1,25-Dihydroxyvitamin D 3 Suppresses Prognostic Survival Biomarkers Associated with Cell Cycle and Actin Organization in a Non-Malignant African American Prostate Cell Line.

Vitamin D 3 is a steroid hormone that confers anti-tumorigenic properties in prostate cells. Serum vitamin D 3 deficiency has been associated with advanced prostate cancer (PCa), particularly affecting African American (AA) men. Therefore, elucidating the pleiotropic effects of vitamin D on signaling pathways, essential to maintaining non-malignancy, may provide additional drug targets to mitigate disparate outcomes for men with PCa, especially AA men. We conducted RNA sequencing on an AA non-malignant prostate cell line, RC-77N/E, comparing untreated cells to those treated with 10 nM of vitamin D 3 metabolite, 1α,25(OH) 2 D 3 , at 24 h.

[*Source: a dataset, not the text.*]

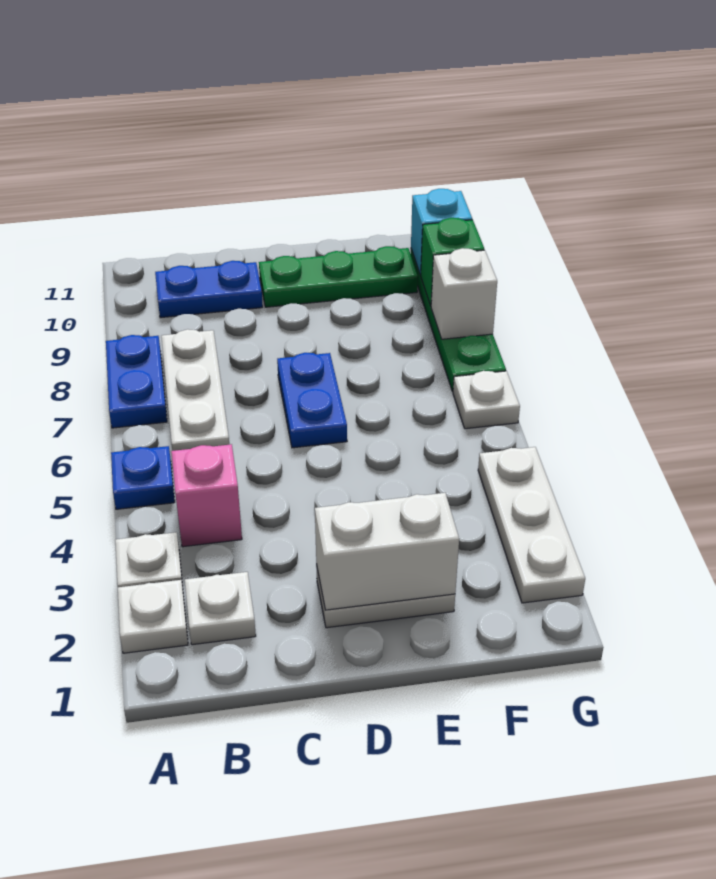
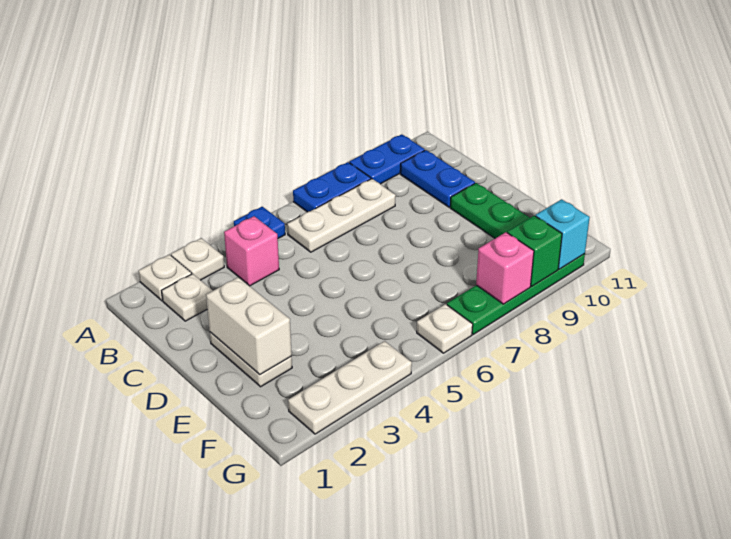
blue 1x2 plate [277,353,347,448] -> blue 1x2 plate moved to [349,134,425,184]
white 1x1 brick [431,248,497,339] -> pink 1x1 brick [476,232,534,304]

Differential gene expression analysis revealed 1601 significant genes affected by 1α,25(OH) 2 D 3 treatment. Pathway enrichment analysis predicted 1α,25(OH) 2 D 3- mediated repression of prostate cancer, cell proliferation, actin cytoskeletal, and actin-related signaling pathways ( p < 0.05). Prioritizing genes with vitamin D response elements and associating expression levels with overall survival (OS) in The Cancer Genome Atlas Prostate Adenocarcinoma (TCGA PRAD) cohort, we identified ANLN (Anillin) and ECT2 (Epithelial Cell Transforming 2) as potential prognostic PCa biomarkers. Both genes were strongly correlated and significantly downregulated by 1α,25(OH) 2 D 3 treatment, where low expression was statistically associated with better overall survival outcomes in the TCGA PRAD public cohort. Increased ANLN and ECT2 mRNA gene expression was significantly associated with PCa, and Gleason scores using both the TCGA cohort ( p < 0.05) and an AA non-malignant/tumor-matched cohort. Our findings suggest 1α,25(OH) 2 D 3 regulation of these biomarkers may be significant for PCa prevention. In addition, 1α,25(OH) 2 D 3 could be used as an adjuvant treatment targeting actin cytoskeleton signaling and actin cytoskeleton-related signaling pathways, particularly among AA men.